When it comes to understanding, I have been trained to go slow. (See Daniel Kahneman. Or, take a philosophy class.)
It's like this. I have a medical doctor I trust. He is experienced and, I think, brilliant. In terms of my own health he has instructed me to avoid self-diagnosis, and to "Stay off the Internet!" So I try. (Sometimes it can be helpful. Other times it can make you afraid.)
I don't pay attention to people who give medical advice but have: 1) never studied medicine; and 2) not spent years treating patients as a physician (the more years, the better). When it comes to my physical well-being, I need deep, non-anecdotal wisdom. I need my physician to diagnose the underlying cause of my symptoms, before treating me.

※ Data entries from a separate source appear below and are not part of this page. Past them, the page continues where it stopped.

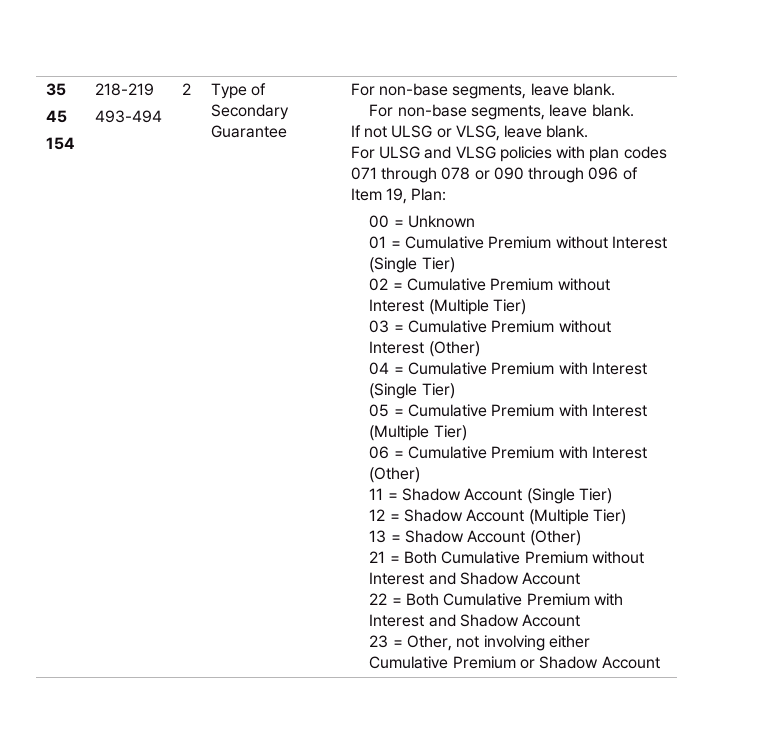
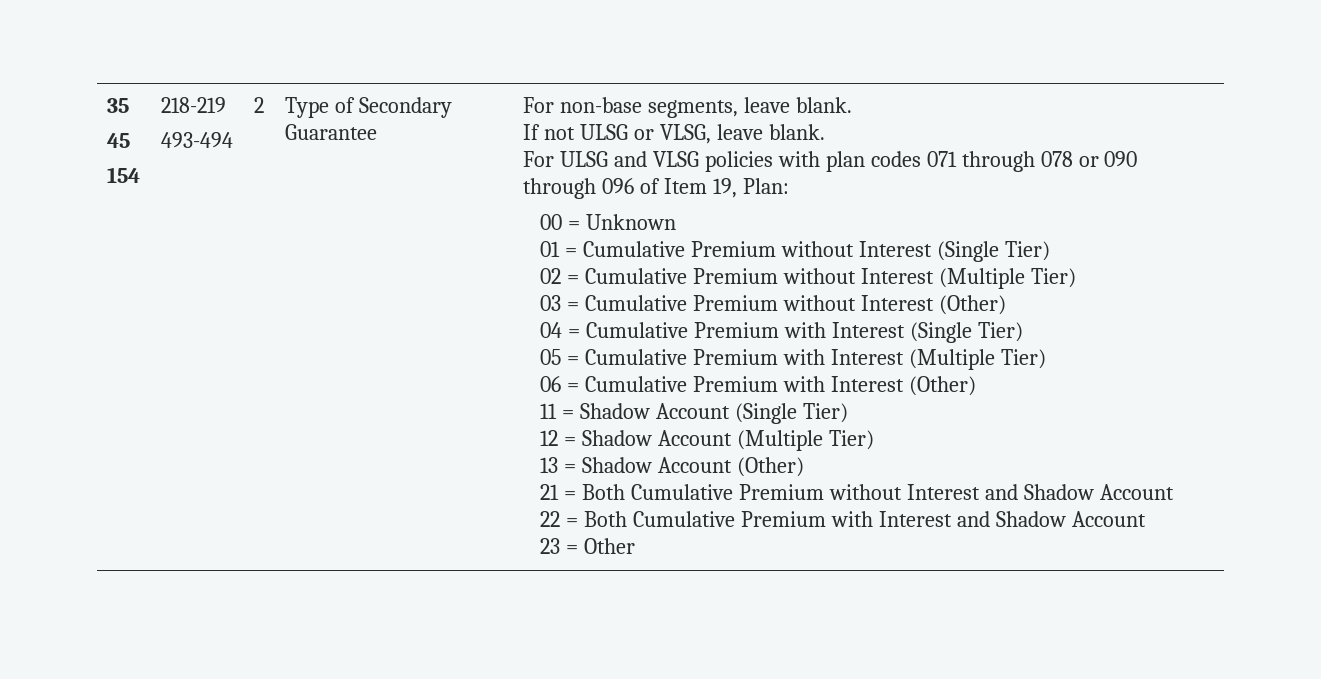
[369,104,634,120] // For non-base segments, leave blank. -> (852, 105) none
[407,635,590,651] [369,656,660,669] Other, not involving either Cumulative Premium or Shadow Account -> [584,538,636,554] Other

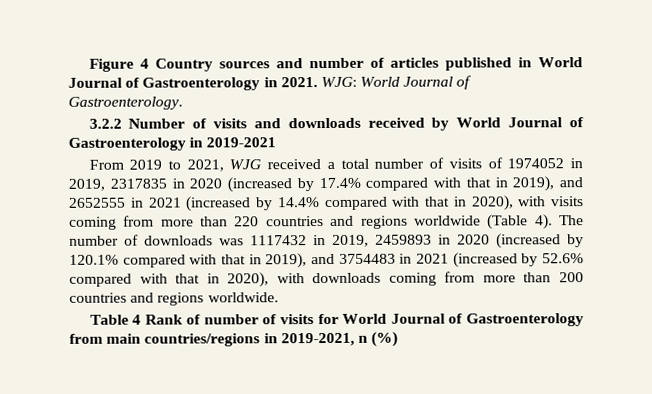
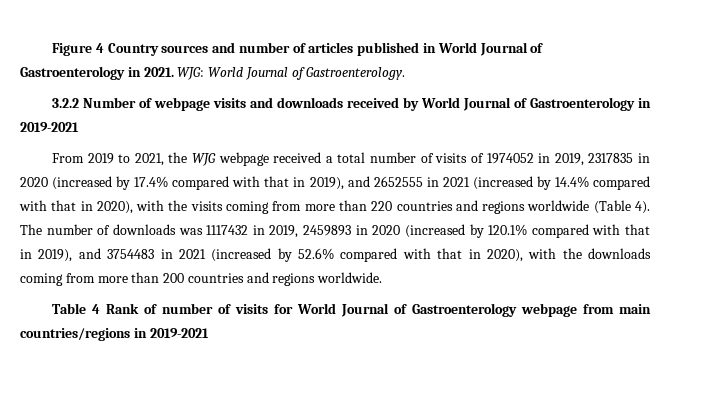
(208, 123) none -> [153,97,210,111] webpage
[229,159,262,170] WJG -> [168,152,269,166] the WJG webpage
(547, 201) none -> [168,200,188,211] the
(305, 278) none -> [562,248,582,259] the
(584, 320) none -> [520,303,577,317] webpage
[280,331,399,347] 2019-2021, n (%) -> [149,328,209,338] 2019-2021

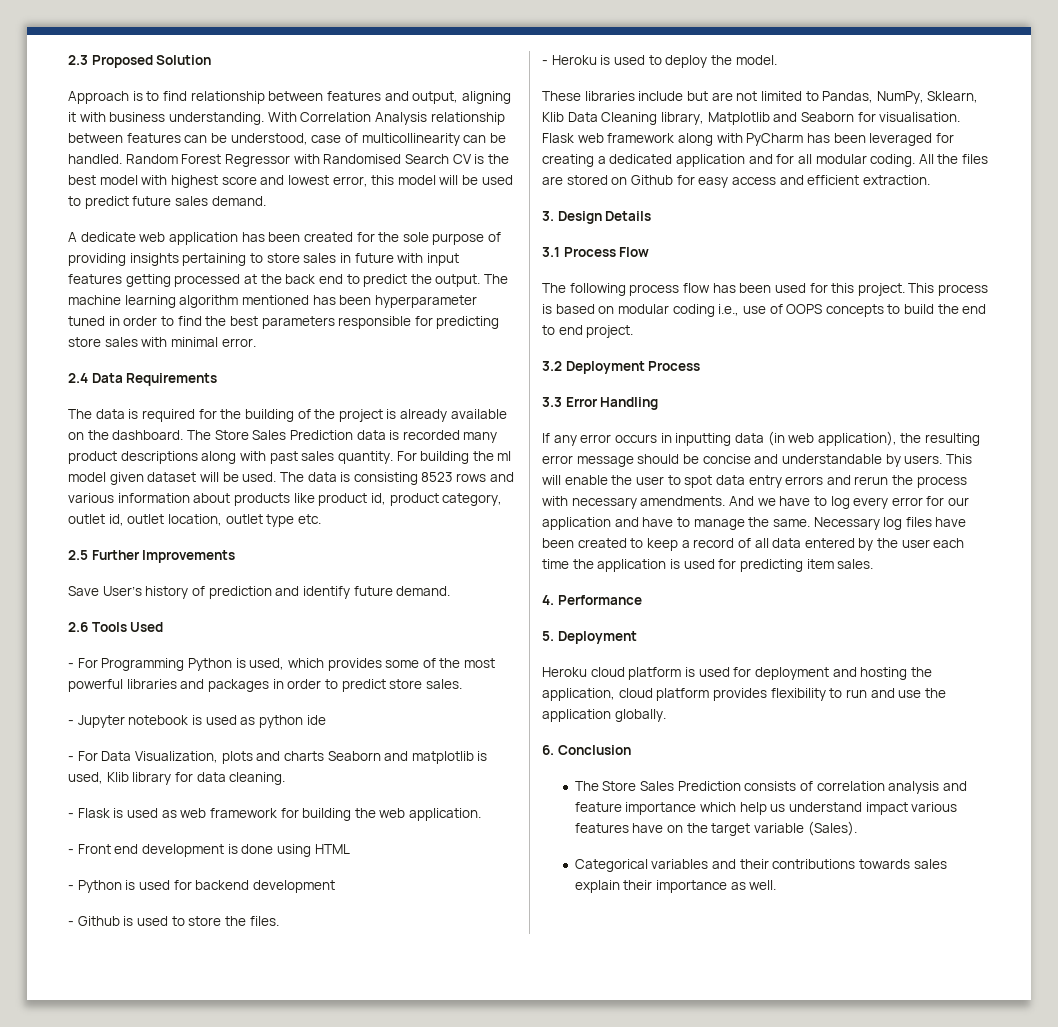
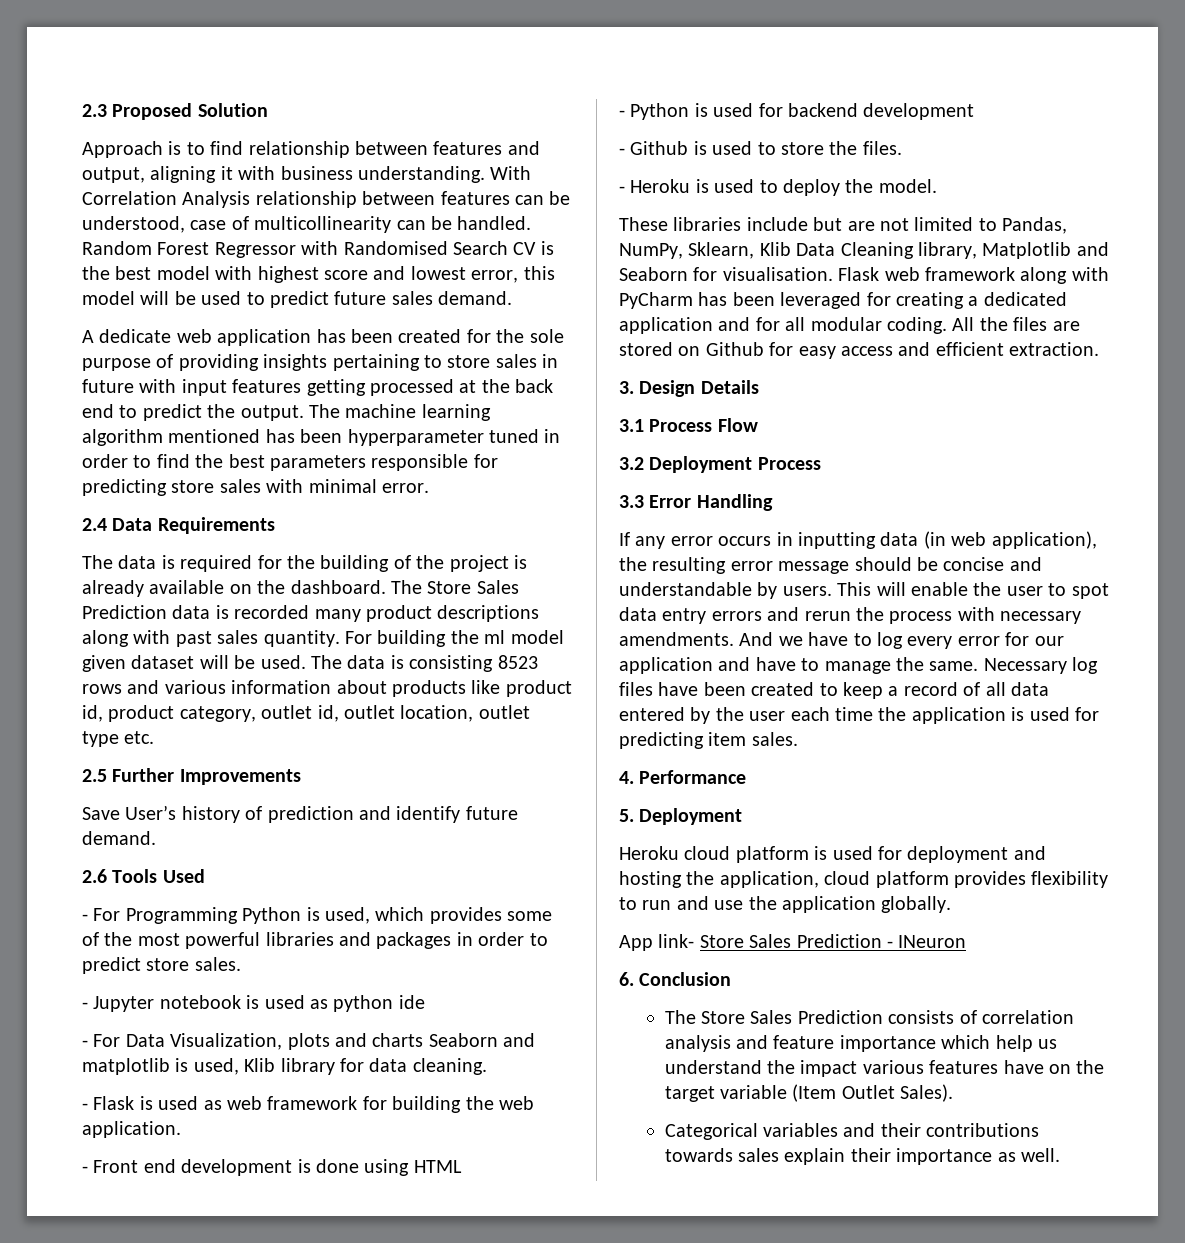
[542,283,989,296] [542,304,987,317] [542,325,634,338] // The following process flow has been used for this project. This process is based on modular coding i.e., use of OOPS concepts to build the end to end project. -> (758, 425) none
(666, 715) none -> [619,934,967,951] // App link- Store Sales Prediction - INeuron
(862, 807) none -> [766,1060,795,1074] the
[807,821,857,836] (Sales). -> [792,1084,954,1102] (Item Outlet Sales).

I need the "Why?" questions answered. (Philosophers are very interested in causality and agency. Aristotle launched this with his four causes, which are four ways of answering the question "Why?".)
This is true for advice in general. Listen to people who understand what they talk about. Find people who have wisdom in some area, and sit before them. The acquisition of such wisdom always involves study and experience, over time.
Here's how I came to think like this.
As an undergraduate in philosophy I studied with Michael Gelven and E.W. Van Steenburgh. Both knew their Plato and Aristotle. They gave me my introduction to Plato's metaphysics. I fell in love with studying deep structures, underlying causes, paradigms, worldviews, prethematic thinking, slow thinking, reasons, ontological realities, and meta-analysis (e.g., metaethics, which looks at questions like how is ethics possible). This is what studying philosophy at a university can do to you! It is about the love of wisdom (philo [love of]) sophia [wisdom].
This dovetailed nicely with my conversion to Christianity. I saw that Jesus was after the heart, not the surface, with the belief that what is in the heart informs behavior, experience, and perception of reality. (See Dallas Willard's three stages of the human will, which move from shallow to deep.)
Pay close attention to the book of Proverbs. The core message is: Get wisdom!
but fools despise wisdom and instruction.
The word 'wisdom' appears fifty-five times in Proverbs!
We are told that wisdom is a deep-thinking thing.
I was trained to not jump on bandwagons. I was trained to reject conspiracy theorizing. This is one reason why, at times, I don't say anything. I have neither desire, nor time, for vain speculation. But I do say things about worldview, epistemic, and moral issues. Just preach from the Bible and all these issues are raised. Political systems (all human systems) are then evaluated in light of the ethics of the Kingdom. This is where the followers of Jesus have a voice. (See, e.g., Martin Luther King's "Letter from Birmingham Jail"; or Dietrich Bonhoeffer's Ethics [one of the first books I bought as a new Christian]; or Richard Hays's The Moral Vision of the New Testament.)
To all of us: slow down. Go deep.
The strategy God has given me was birthed when I was a new follower of Jesus in 1970, and I changed my major from music theory to philosophy. This strategy is: go after the deep waters of humanity. Focus there. Study there. Listen there. Learn there.